The historical record is silent on Pond’s inner life. We know only the external facts: he continued his business, possibly in partnership with Robert Wall (though Wall never appears in the directories). His daughter Maria was baptized in 1824. In 1840, the partnership with Wall dissolved, noted tersely in Perry’s Bankrupt Gazette. By 1841, Pond had relocated to numbers 76 and 77 on High Street.

Life went on, as it always does.

The Ghost in the Fanlight

What haunts this story isn’t the shooting itself (tragic as it was), but the cascading series of choices that made it inevitable. If Pond had repaired the fanlight immediately, would the thieves have simply moved on to easier targets? If the night watch had extended their rounds by fifteen minutes, would Roberson have chosen a different time? If Pond had shouted a warning before firing, would the young man have lived?

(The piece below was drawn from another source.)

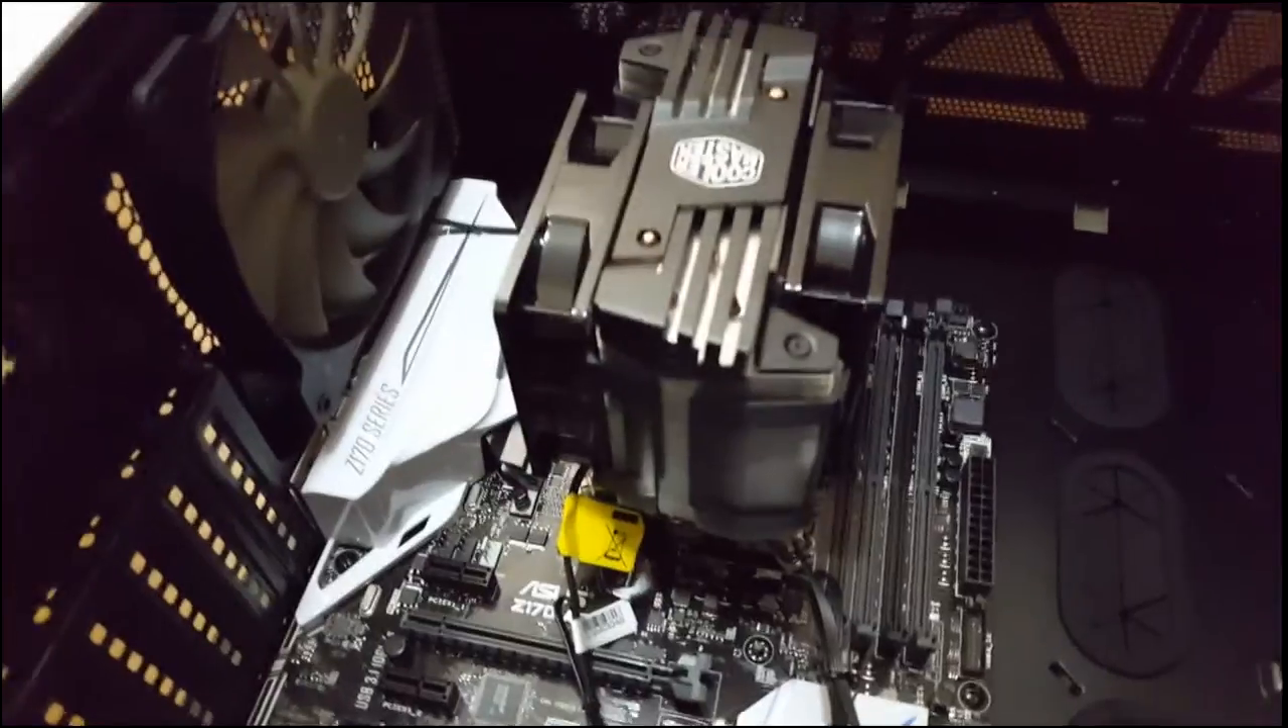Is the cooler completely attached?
Yes.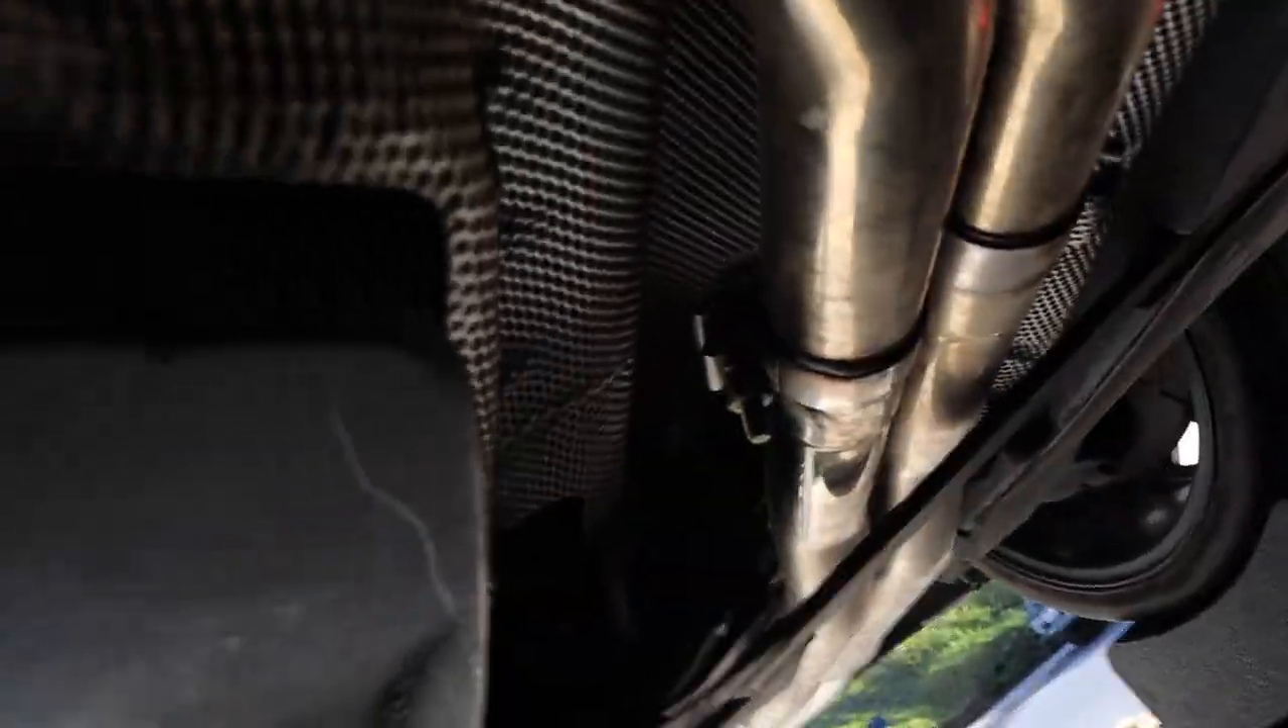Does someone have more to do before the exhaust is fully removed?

These are the kinds of questions that have no answers, only echoes. Standing outside 39 High Street today (Vision Express) you’d never guess that a young man died there, that his blood pooled on the cobblestones in the pre-dawn darkness, that a respectable merchant became a killer in the space between one heartbeat and the next.

Sometimes it takes very little for ordinary lives to intersect with tragedy, for the mundane business of running a shop to become the stuff of legend – and for one pull of a trigger to echo across two centuries.

The account of this incident is drawn from contemporary reports in the Norfolk Chronicle (December 15, 1821), coroner’s inquest records, and St. Margaret’s parish registers. While the basic facts are well-documented, the inner lives and motivations of the participants remain, as always, a matter of historical speculation.